Chicago’s Millennium Park. Photo: L. Picton

We address classical and recent questions about the nature of evolutionary processes, such as:  How do complex molecular systems evolve?  Does evolution proceed by a few large-effect or many small-effect mutations? Does epistasis shape the evolutionary process and make the pathways and outcomes of evolution contingent on chance events?  Is evolution reversible?  How does the architecture of biological systems shape the evolutionary process?  How did evolution produce those architectures in the first place?
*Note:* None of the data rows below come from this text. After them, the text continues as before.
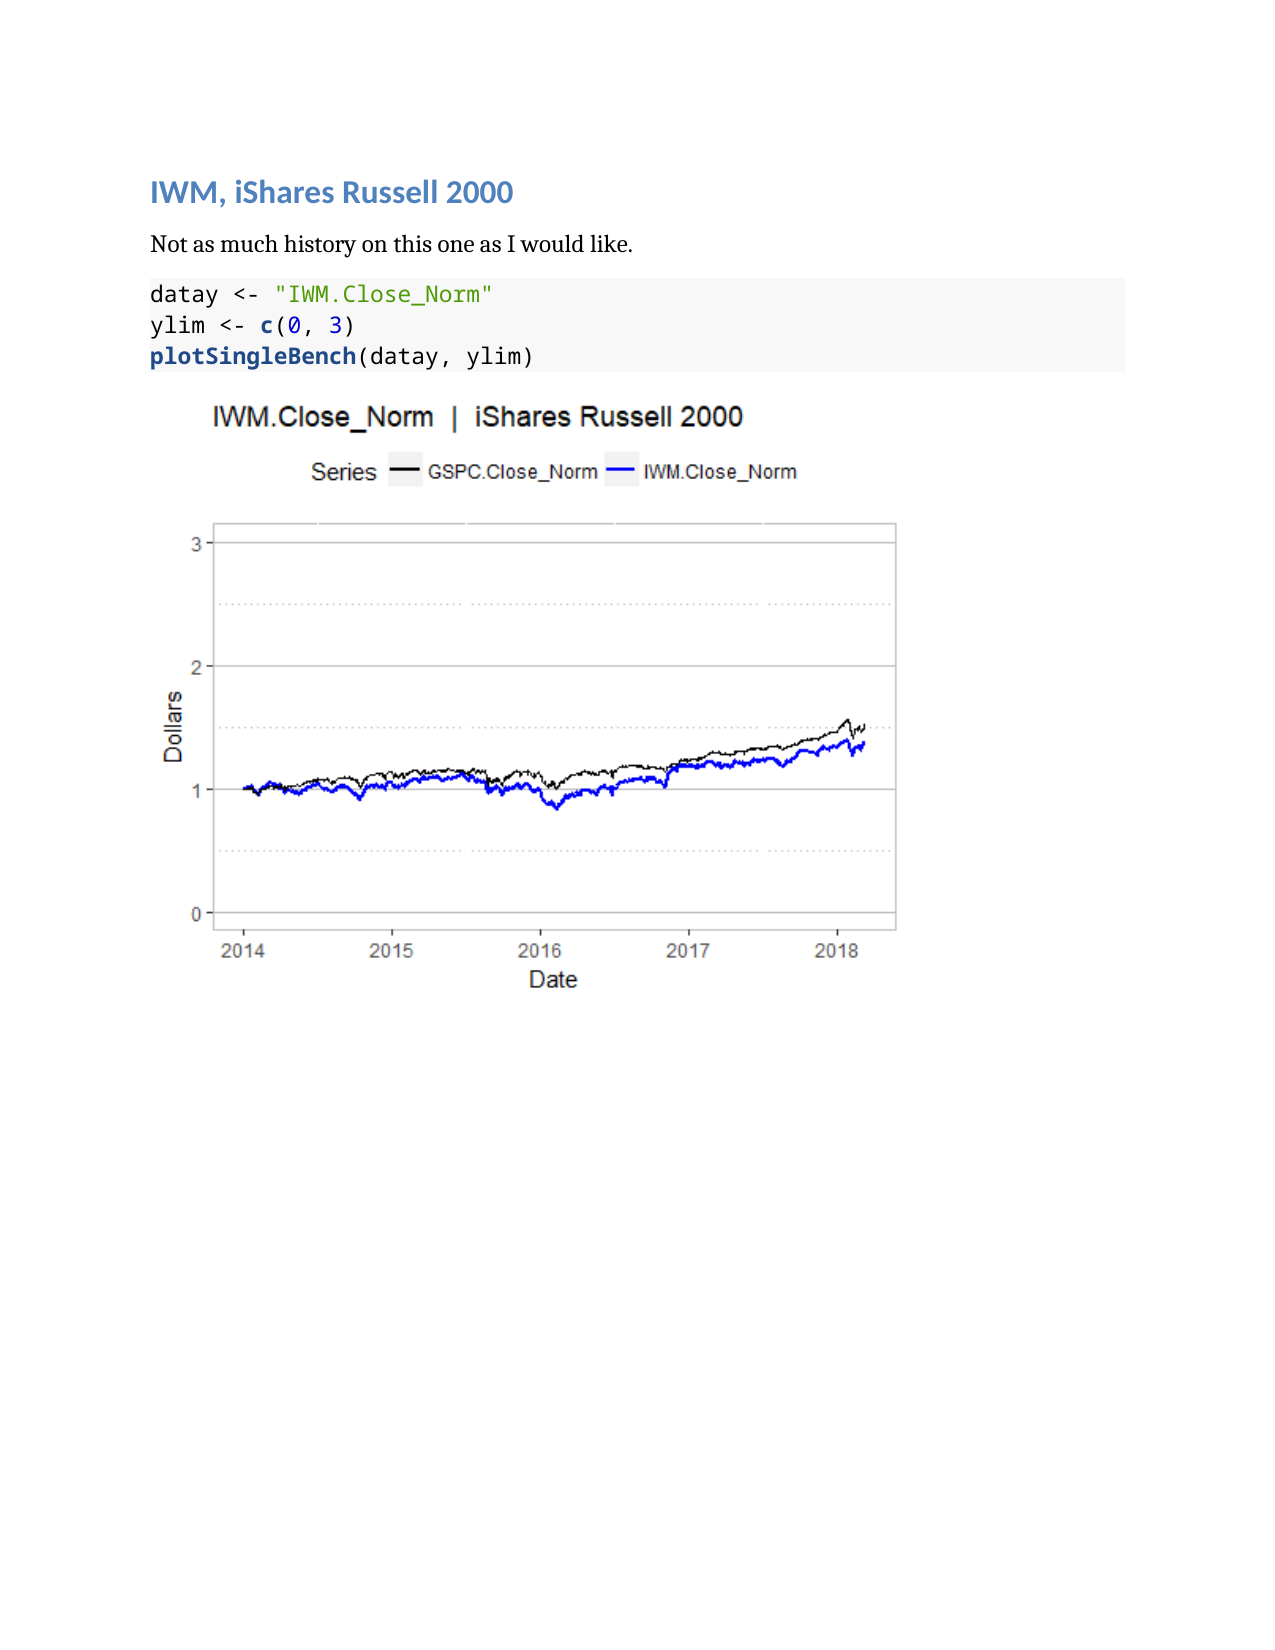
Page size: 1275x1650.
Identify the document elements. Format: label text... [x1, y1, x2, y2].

picture [150, 392, 908, 999]
subtitle IWM, iShares Russell 2000 [150, 171, 1125, 212]
text datay <- "IWM.Close_Norm" ylim <- c(0, 3) plotSingleBench(datay, ylim) [356, 278, 1125, 372]
text Not as much history on this one as I would like. [150, 230, 1125, 259]
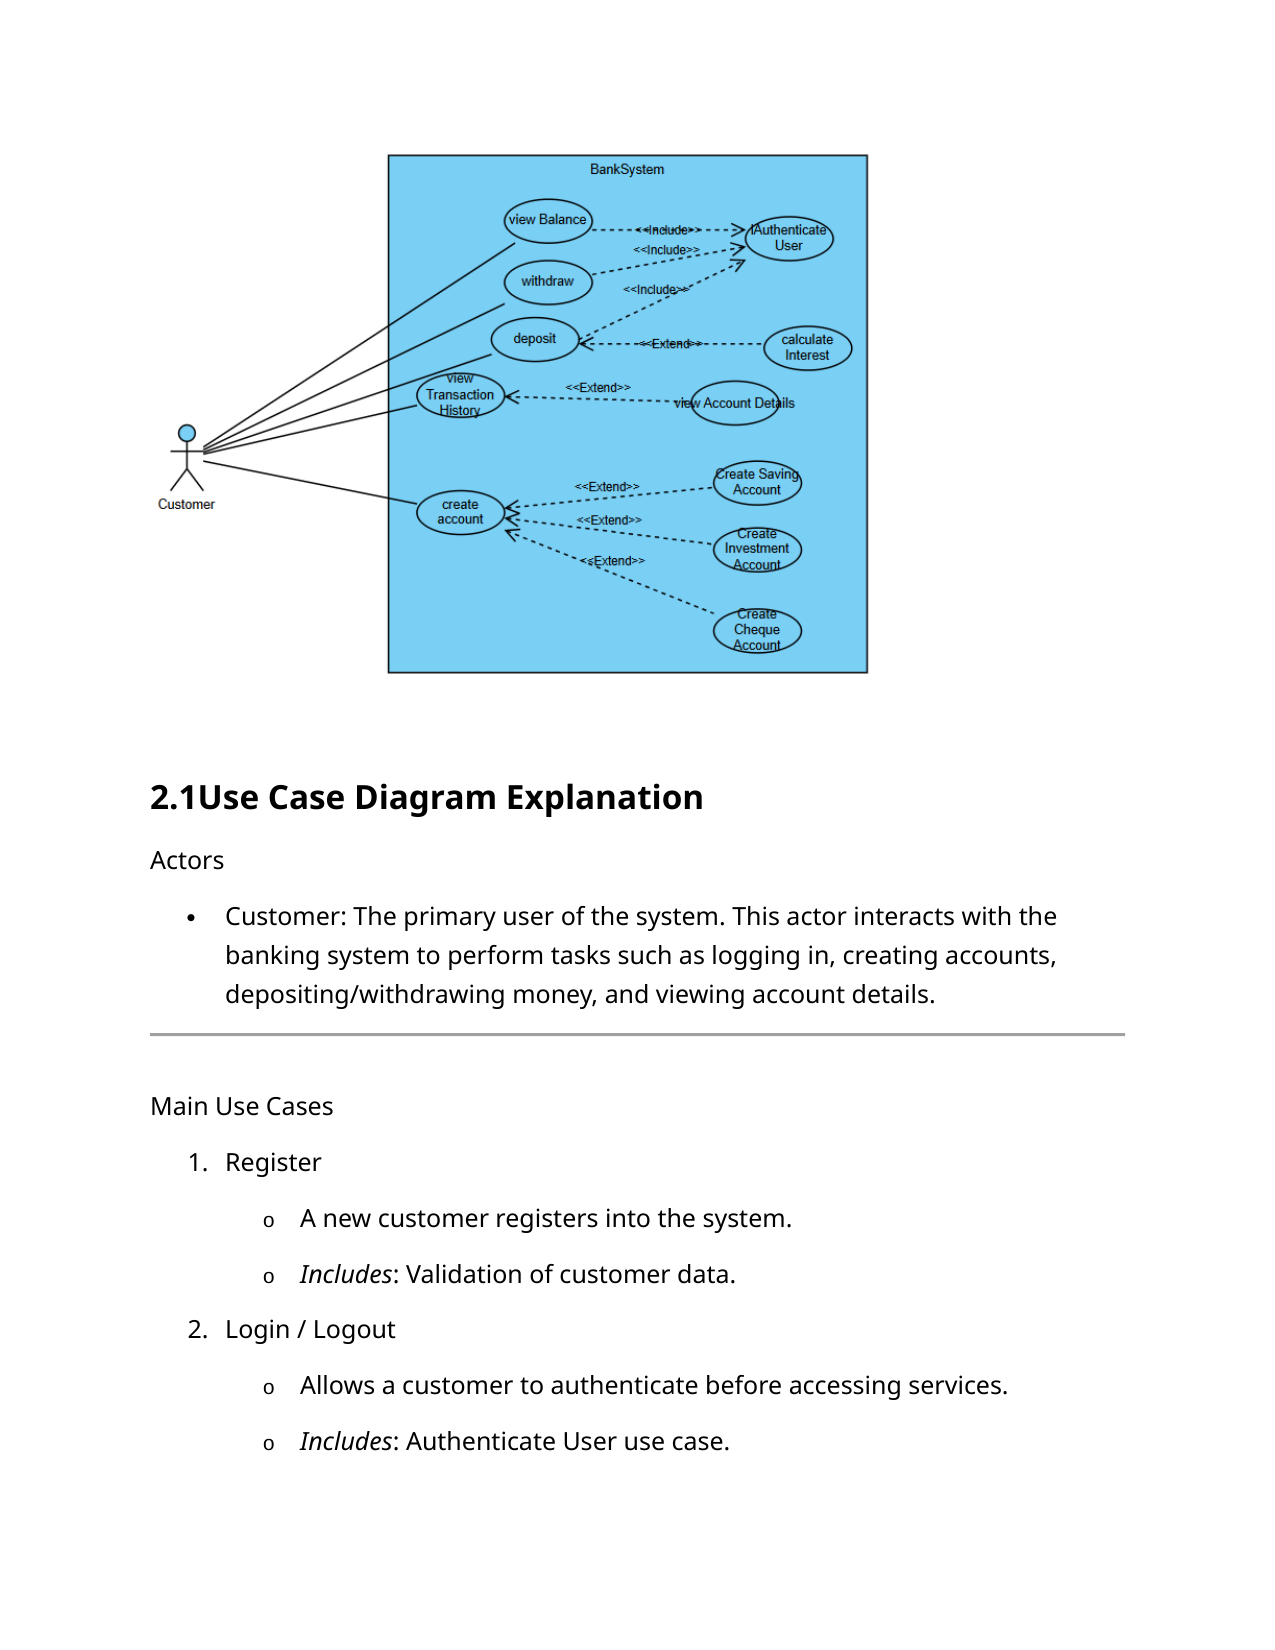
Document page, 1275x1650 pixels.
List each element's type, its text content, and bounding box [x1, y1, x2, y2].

list Register [187, 1145, 1125, 1179]
picture [150, 150, 874, 677]
text 2.1Use Case Diagram Explanation [150, 774, 1125, 819]
list Includes: Validation of customer data. [262, 1256, 1125, 1290]
list A new customer registers into the system. [262, 1201, 1125, 1234]
text Main Use Cases [150, 1089, 1125, 1123]
list Includes: Authenticate User use case. [262, 1424, 1125, 1458]
list Customer: The primary user of the system. This actor interacts with the banking system to perform tasks such as logging in, creating accounts, depositing/withdrawing money, and viewing account details. [187, 899, 1125, 1011]
list Allows a customer to authenticate before accessing services. [262, 1368, 1125, 1402]
list Login / Logout [187, 1312, 1125, 1346]
text Actors [150, 843, 1125, 877]
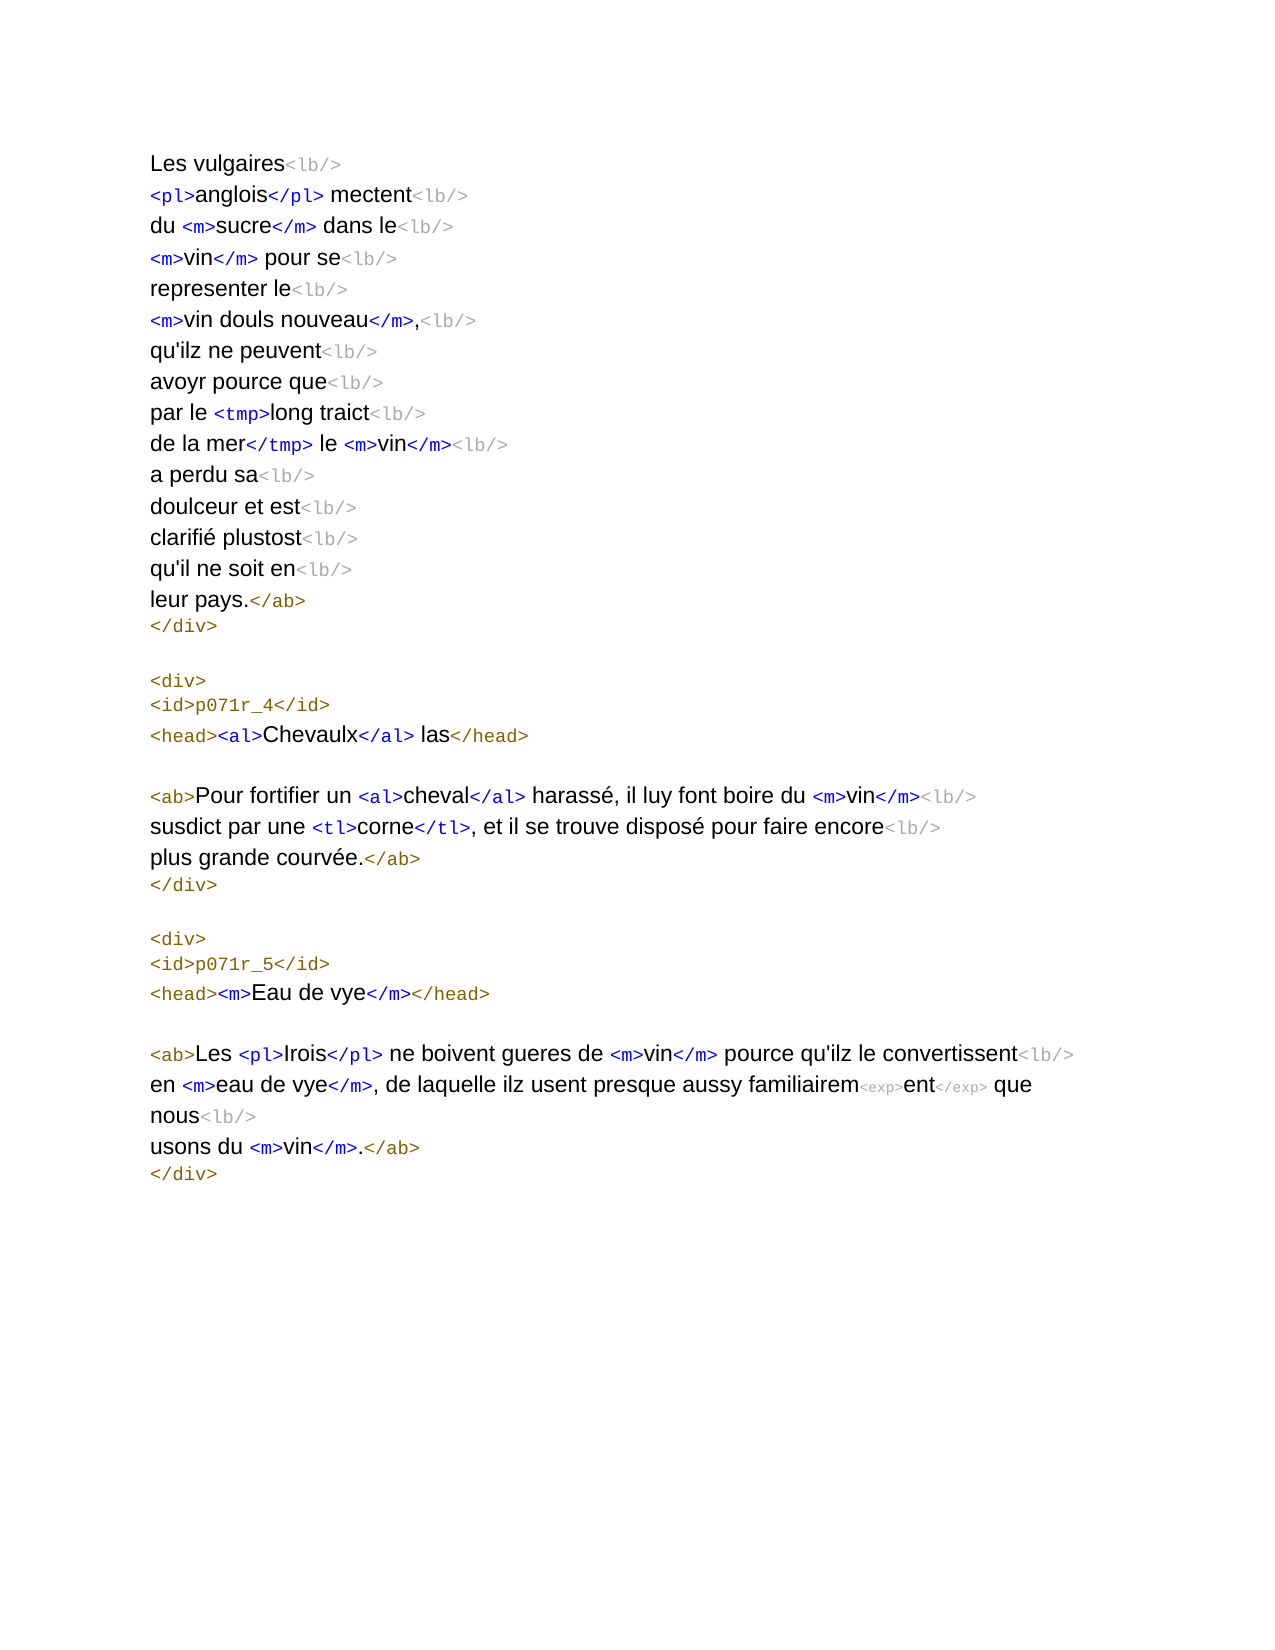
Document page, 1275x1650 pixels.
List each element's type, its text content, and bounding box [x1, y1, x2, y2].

Evolutionary analysis can also help address core questions in biochemistry, biophysics, and molecular biology.  Why do proteins have the particular architectures that they do?  How does that architecture itself evolve? What structural and genetic mechanisms cause functions to differ between members of protein families?  How do molecular machines, allostery, and molecular interfaces evolve?  Are proteins’ physical properties always optimized for their functions, and if not, why not?  Can history explain why particular proteins are subject to interference by particular drugs and pollutants?  We have found that detailed reconstruction of proteins’ histories helps us to understand why and how their present-day descendants work as they do today.

A few reviews we have written (here, here, and here) lay out the argument for combining disciplines in this way.

We are located in the fantastic city of Chicago, IL (at the University of Chicago). Until a few years ago, we were located in Eugene, OR (at the University of Oregon).  That was fun, too.